Friday, March 7, 2008

Equivalent competence phenotypes?

I am working on the Discussion of our competence manuscript and am trying to think about whether all DNA uptake phenotypes might be functionally equivalent. This means that cells are equally happy if they each take up 100 molecules or only one molecule. Given what we know about competence I don't think that this is the case but we evolutionists like to consider neutral explanations along with selective ones. So here is the paragraph:

"An additional ultimate cause of variation in competence is that the majority of the variation is functionally neutral. This would be the case if has been beneficial for cells to take up some DNA with the precise quantity being unimportant. Under this scenario, the high DNA uptake phenotype of strain Rd would be functionally equivalent to the low DNA uptake phenotype of strain Eagan.
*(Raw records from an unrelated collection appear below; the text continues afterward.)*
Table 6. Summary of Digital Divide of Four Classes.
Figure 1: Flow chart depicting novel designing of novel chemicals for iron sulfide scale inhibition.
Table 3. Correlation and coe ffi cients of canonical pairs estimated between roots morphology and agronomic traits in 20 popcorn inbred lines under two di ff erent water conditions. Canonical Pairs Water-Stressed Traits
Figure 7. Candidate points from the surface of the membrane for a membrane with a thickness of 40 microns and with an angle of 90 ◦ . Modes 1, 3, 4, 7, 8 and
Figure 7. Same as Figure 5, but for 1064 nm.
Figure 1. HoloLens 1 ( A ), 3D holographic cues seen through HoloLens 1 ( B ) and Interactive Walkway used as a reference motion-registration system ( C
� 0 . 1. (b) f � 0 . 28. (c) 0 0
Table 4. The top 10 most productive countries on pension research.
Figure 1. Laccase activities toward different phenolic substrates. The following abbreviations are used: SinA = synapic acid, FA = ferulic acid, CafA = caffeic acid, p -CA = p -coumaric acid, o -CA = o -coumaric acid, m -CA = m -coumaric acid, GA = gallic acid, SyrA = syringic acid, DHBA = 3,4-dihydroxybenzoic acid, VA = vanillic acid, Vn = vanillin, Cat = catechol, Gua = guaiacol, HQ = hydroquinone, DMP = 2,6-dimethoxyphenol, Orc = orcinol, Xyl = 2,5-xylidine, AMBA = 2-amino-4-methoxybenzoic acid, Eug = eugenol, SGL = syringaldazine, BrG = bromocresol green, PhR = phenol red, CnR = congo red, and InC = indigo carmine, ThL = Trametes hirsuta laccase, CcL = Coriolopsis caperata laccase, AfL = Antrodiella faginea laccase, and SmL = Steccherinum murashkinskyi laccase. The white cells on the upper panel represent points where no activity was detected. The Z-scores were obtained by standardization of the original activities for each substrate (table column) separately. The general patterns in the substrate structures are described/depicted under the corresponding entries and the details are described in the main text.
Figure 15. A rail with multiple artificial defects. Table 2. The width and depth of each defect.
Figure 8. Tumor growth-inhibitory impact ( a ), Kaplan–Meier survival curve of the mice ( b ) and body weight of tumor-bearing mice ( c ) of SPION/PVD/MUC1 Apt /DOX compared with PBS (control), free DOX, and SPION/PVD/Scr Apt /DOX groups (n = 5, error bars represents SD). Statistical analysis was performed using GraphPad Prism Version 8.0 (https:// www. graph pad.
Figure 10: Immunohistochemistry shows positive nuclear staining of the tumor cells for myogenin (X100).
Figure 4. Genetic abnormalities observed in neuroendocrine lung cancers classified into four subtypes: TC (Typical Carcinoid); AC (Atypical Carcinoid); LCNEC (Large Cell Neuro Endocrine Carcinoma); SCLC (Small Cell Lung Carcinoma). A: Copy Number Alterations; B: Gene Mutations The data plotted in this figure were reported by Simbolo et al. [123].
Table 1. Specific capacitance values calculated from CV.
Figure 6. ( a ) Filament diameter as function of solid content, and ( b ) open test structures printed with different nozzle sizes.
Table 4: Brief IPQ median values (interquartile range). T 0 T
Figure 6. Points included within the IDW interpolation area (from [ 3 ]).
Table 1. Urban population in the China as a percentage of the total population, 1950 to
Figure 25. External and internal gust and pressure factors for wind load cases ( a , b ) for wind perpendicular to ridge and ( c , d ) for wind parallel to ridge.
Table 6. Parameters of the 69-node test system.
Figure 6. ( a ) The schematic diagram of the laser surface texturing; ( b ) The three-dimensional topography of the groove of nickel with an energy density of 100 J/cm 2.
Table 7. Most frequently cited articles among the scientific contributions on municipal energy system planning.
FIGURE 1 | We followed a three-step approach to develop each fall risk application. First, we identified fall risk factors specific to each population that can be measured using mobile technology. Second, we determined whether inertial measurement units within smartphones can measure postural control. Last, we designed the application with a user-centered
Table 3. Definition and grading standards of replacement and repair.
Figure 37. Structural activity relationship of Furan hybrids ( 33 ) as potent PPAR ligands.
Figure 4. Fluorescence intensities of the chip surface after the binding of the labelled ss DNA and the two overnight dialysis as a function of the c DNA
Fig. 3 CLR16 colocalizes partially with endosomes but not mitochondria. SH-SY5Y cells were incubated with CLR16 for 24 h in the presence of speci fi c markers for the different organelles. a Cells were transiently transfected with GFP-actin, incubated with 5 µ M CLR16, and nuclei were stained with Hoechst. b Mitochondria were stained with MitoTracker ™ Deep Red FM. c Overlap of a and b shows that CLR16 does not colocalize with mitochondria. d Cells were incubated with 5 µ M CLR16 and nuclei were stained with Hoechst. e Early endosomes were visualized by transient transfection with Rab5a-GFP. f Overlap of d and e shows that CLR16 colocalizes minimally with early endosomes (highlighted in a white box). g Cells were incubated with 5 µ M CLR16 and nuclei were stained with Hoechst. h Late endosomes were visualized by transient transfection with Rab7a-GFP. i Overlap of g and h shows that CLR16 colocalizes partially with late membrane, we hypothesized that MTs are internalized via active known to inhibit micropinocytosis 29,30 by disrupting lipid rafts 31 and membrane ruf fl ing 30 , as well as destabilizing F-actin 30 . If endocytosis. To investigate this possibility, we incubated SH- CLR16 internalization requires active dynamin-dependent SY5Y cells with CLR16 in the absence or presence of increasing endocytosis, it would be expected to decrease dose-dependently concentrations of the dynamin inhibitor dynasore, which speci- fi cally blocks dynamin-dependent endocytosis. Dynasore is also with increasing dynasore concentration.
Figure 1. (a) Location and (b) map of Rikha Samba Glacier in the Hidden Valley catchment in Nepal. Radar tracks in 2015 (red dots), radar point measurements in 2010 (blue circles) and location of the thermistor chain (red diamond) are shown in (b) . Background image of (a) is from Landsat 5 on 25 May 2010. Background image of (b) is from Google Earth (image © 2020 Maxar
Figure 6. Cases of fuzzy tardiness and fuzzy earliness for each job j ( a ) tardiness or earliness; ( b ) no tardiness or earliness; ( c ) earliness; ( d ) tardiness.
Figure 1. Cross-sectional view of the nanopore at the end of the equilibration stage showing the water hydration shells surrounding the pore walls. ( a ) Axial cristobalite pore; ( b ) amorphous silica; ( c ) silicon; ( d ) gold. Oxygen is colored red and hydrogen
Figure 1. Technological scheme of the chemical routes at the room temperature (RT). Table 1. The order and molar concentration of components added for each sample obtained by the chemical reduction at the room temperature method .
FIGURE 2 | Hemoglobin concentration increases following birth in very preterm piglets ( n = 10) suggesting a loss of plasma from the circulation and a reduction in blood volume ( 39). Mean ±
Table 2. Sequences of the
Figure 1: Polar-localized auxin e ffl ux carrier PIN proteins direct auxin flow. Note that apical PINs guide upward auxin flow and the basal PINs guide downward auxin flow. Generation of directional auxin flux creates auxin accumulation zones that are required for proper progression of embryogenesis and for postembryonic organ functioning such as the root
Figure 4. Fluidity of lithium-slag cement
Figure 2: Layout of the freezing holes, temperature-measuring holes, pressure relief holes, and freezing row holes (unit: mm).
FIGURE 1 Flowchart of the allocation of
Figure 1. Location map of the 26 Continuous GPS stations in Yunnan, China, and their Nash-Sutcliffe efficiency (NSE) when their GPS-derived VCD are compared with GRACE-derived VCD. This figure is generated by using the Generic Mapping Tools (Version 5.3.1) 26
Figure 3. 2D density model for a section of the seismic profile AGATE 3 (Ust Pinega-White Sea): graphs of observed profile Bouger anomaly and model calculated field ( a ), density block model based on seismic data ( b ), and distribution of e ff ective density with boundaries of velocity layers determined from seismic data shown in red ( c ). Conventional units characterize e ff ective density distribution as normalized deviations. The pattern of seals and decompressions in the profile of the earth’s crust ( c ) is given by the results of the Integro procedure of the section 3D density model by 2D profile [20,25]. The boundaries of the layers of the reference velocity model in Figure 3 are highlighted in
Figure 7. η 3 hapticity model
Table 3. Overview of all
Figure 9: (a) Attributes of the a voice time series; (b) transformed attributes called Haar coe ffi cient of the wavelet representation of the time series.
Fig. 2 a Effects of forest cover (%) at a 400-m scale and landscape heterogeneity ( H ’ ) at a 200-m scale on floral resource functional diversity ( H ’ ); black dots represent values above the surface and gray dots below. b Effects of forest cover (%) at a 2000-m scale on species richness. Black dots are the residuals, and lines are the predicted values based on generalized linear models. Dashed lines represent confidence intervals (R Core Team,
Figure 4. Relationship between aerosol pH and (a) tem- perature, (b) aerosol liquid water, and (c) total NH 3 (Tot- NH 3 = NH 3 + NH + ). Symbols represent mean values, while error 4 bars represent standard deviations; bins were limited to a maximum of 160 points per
If we assume that all cells in a culture are competent then in our assays each Rd cell took up an average of 89 molecules of donor DNA whereas in Eagan each cell took up only one molecule of DNA. Each double-stranded donor molecule was 444 nucleotides (222 bp) so Rd and Eagan would have taken up 444 x 44 = 19,536 and 444 x 1 = 444 nucleotides, respectively. Considering the genome sizes of these bacteria are greater than 3.6 x 10^9 nucleotides (1.8 Mb), the DNA taken up by both strains would contribute little to whole genome replication. However, DNA is taken up by most strains when replication is needed for DNA repair and not whole chromosome copying. Depending on the extent to which cells need to use DNA replication during repair, every nucleotide taken up may help so the differences in competence between strains are likely to have a strong influence on the function of competence."

I am trying to think of obvious flaws in this reasoning. I am sure they are there but my brain is tired today.